Aussagen über die Zukunft sind naturgemäß unsicher. Und sie werden umso unsicherer, je kleiner die Gebiete sind, für die man Prognosen erstellt. In Europa dürfte die Temperatur bis 2050 um ein bis drei Grad zunehmen – das ist mehr als im globalen Durchschnitt. Hitzewellen werden häufiger und länger dauern, Kältewellen dagegen seltener sein. Das hat viele Konsequenzen. Etwa für der Österreicher liebste Freizeitbeschäftigung: Niederschlag wird öfter in Form von Regen und seltener als Schnee vom Himmel fallen. Was aber nicht bedeuten muss, dass es nicht auch in Zukunft einzelne schneereiche Winter gibt. Gletscher werden zwar weiter schrumpfen, doch die größeren werden zumindest in diesem Jahrhundert nicht verschwinden.

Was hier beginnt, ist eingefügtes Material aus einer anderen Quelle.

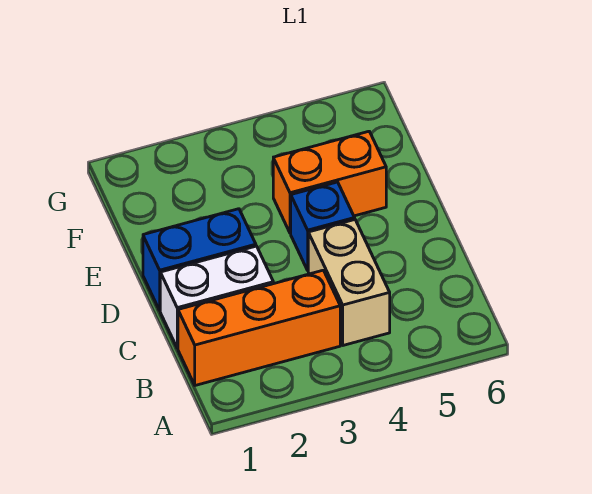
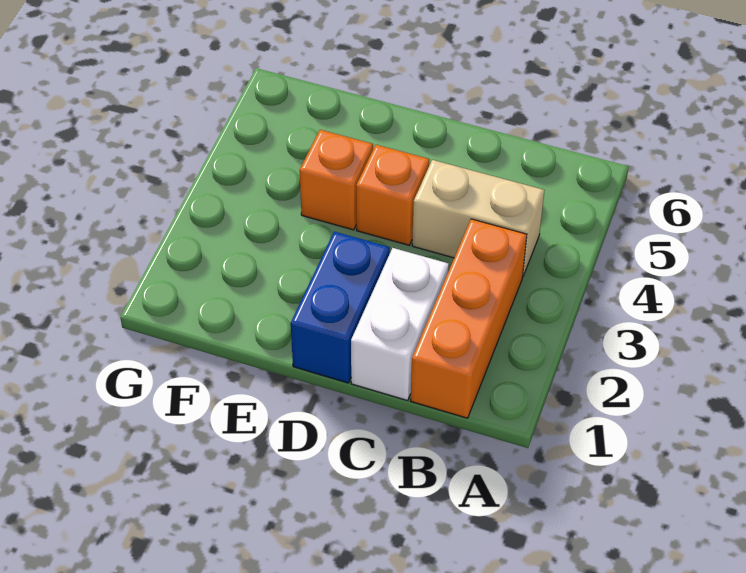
blue brick D4 level 1 -> orange brick D4 level 1
orange brick E4:E5 level 1 -> orange brick E4 level 1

Klimaforscher räumen ein, dass die Rechenmodelle, auf denen solche Aussagen beruhen, nicht perfekt sind. Es gibt in der Tat noch genügend Lücken – etwa das Fließen der polaren Eismassen oder den Einfluss natürlicher Klimatreiber wie Sonnenaktivität oder Vulkanismus. Doch den menschlichen Anteil am Klimawandel zu leugnen ist keine Option mehr: Wenn die naturwissenschaftlichen Gesetze richtig sind – und davon muss man ausgehen –, dann kann die Erwärmung der letzten Jahrzehnte nur durch die Tatsache erklärt werden, dass man die CO2-Emissionen aus dem Verbrennen fossiler Energieträger berücksichtigt. Freilich fehlen in vielen Teilbereichen noch klare Antworten. Wissenschaft kann aber niemals letztgültiges Wissen bieten, sie ist ein Prozess.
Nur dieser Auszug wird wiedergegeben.